The only difference for the EV product is that solar’s pushing power in, and the EV is drawing power. So, if the EV is drawing power at the same time as your [service] panel’s drawing power, you have to make sure that those two things don’t combine to draw more than the service can handle. And that’s what our collar does.

Charged: Obviously, this system will have to be installed by a licensed electrician, correct?

Chris: Yes, and Siemens has a network of existing installers that we work with. And this will be very simple—you get trained on it in five minutes. It’s literally unplugging something, plugging the collar in, and then plugging the meter back into the socket.

Then the wire and conduit will run from wherever your charger is right into the collar. And that’s another convenience. A lot of meters are near driveways, so then it’s a really easy installation of the charger there.

Charged: You’re estimating that a customer could save 60 to 80% by using this and avoiding the need for electrical panel upgrades, is that right? 

Whit: Yes, It’s a 15-minute job for an electrician, but they’ll have a “get out of bed” cost they charge no matter what, just to come to your house. You can probably do the math as far as what the electrician will charge, and it’ll vary by state, but it isn’t a particularly big job. So, the total installed cost versus a service panel upgrade, it really is a fraction. 

Charged: We’ve been covering Siemens work in the residential EV charging market for many years now, so this seems like a natural partnership. Siemens is also in the commercial and fleet charging space as well, correct? 
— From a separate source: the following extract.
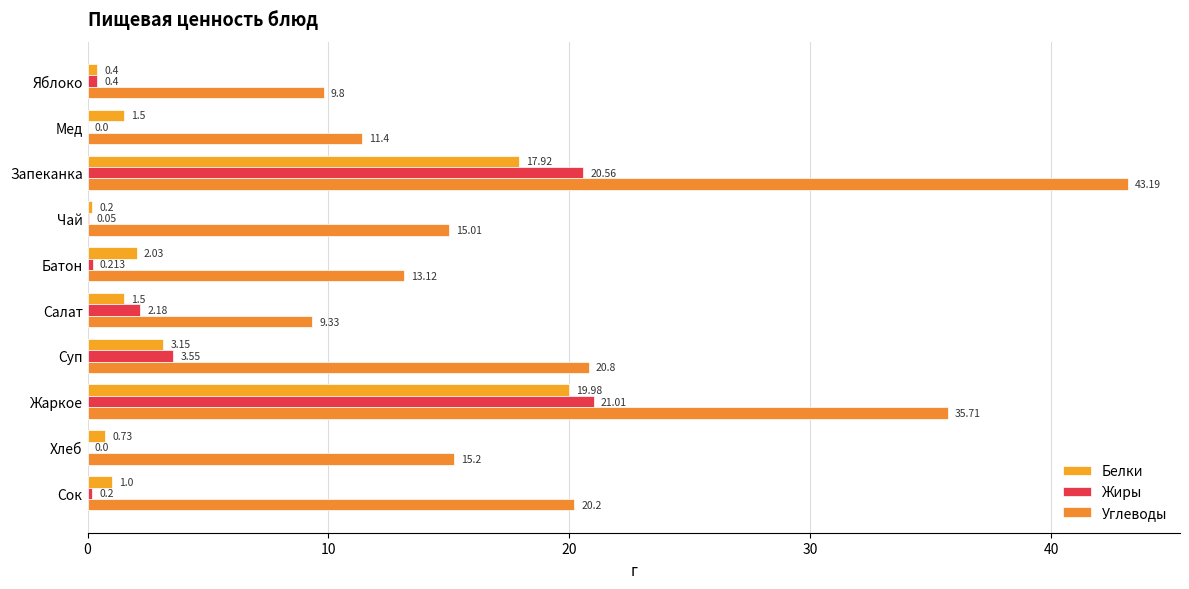

What is the average value of the Жиры series?

4.8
Chris: Yes. Our e-mobility business has a full range of hardware and software for EV charging. We break up the market into four segments. For Level 2, the residential and the commercial; and then for Level 3, DC fast chargers, it’s the public market and then the private depots like transit agencies and truck depots. We serve all of those markets.

We have software that will manage fleet charging as well, and then we can provide services. So, if you’re building a charging depot, we can do a turnkey service and provide the chargers. One of the differences for us is that we also have electrical equipment, so we have all the make-ready equipment, the switch gear and circuit breakers and everything else to connect up to the grid interconnection, which could include a transformer if it’s a larger charging depot.

Charged: Is there a particular residential home size or age that you have identified as most in need of major electrical upgrades to accommodate Level 2 charging?  

Whit: There’s one element that we really haven’t talked about it in the media too much, and that’s the overlap with underserved communities that we can help unlock. There’s a high level of overlap between 100-amp service panels in smaller homes and low- and middle-income customers. We feel there’s a particularly strong alignment here of what we’re doing to help unlock access to EV charging for a greater swath of people.

There’s a high level of overlap between 100-amp service panels in smaller homes and low- and middle-income customers.

You pair that up with the incentives that federal and state governments are providing for EVs for low- and middle-income customers, and I think it’s a really nice alignment there. We’re really excited about those two things going hand in hand. We feel like there’s a really nice additional play on top of just being a benefit to everybody—there’s a particularly strong benefit to underserved communities.